Yakni untuk tujuh bulan atau Januari-Juli 2017. Yang aneh, meski mau membayar selisih kurang upah tersebut, kembali soal perhitungan pesangon, tetap mengacu upah tahun 2016.
Berdasar perhitungan koran ini, pesangon dan lain-lain sebesar 28,75 kali upah untuk pekerja yang masa kerjanya 18-21 tahun, tidak lebih dari ketentuan Pasal 156 UU Nomor 13 tahun 2003 tentang Ketenagakerjaan.
Alias sesuai normatif saja.

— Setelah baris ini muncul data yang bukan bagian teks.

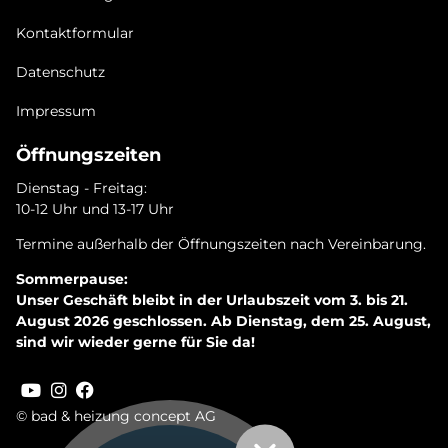
Kontaktformular
Datenschutz
Impressum
Öffnungszeiten
Dienstag - Freitag:
10-12 Uhr und 13-17 Uhr
Termine außerhalb der Öffnungszeiten nach Vereinbarung.
Sommerpause:
Unser Geschäft bleibt in der Urlaubszeit vom 3. bis 21.
August 2026 geschlossen. Ab Dienstag, dem 25. August,
sind wir wieder gerne für Sie da!
© bad & heizung concept AG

Hitungannya, pesangon sebesar 9 kali upah per bulan dikali dua, sama dengan 18 kali upah. Perkalian dua itu mengingat PHK bukan karena kesalahan pekerja.
Penghargaan masa kerja sebesar 7 kali upah, untuk masa kerja 18-21 tahun. Dan, uang penggantian hak berupa perumahan, pengobatan, dan perawatan sebesar 15 persen dari pesangon.
Mengingat pesangon sebesar 18 kali upah, maka uang penggantian hak itu menjadi 3,75 kali upah. Dalam upah yang digunakan mestinya minimal sesuai UMK 2017.
Selisih UMK 2016 dengan 2017 sebesar Rp156.995 terlihat kecil. Namun, bila dikali 28,75 kali, per pekerja minimal dirugikan Rp 4.513.606. Bila dikalikan dengan 698 pekerja yang upahnya masih di bawah UMK Tabanan Tahun 2017, maka nilai kerugian pekerja sekaligus penghematan Harry Tanoe mencapai Rp3.150.496.988.
“Ya itu (pengusaha untung dan pekerja rugi, Red) kan sisi lain. Yang penting teman-teman (pekerja) di sini sudah sepakat (dengan nilai pesangon yang diberikan perusahaan),” jelas Sunarwa.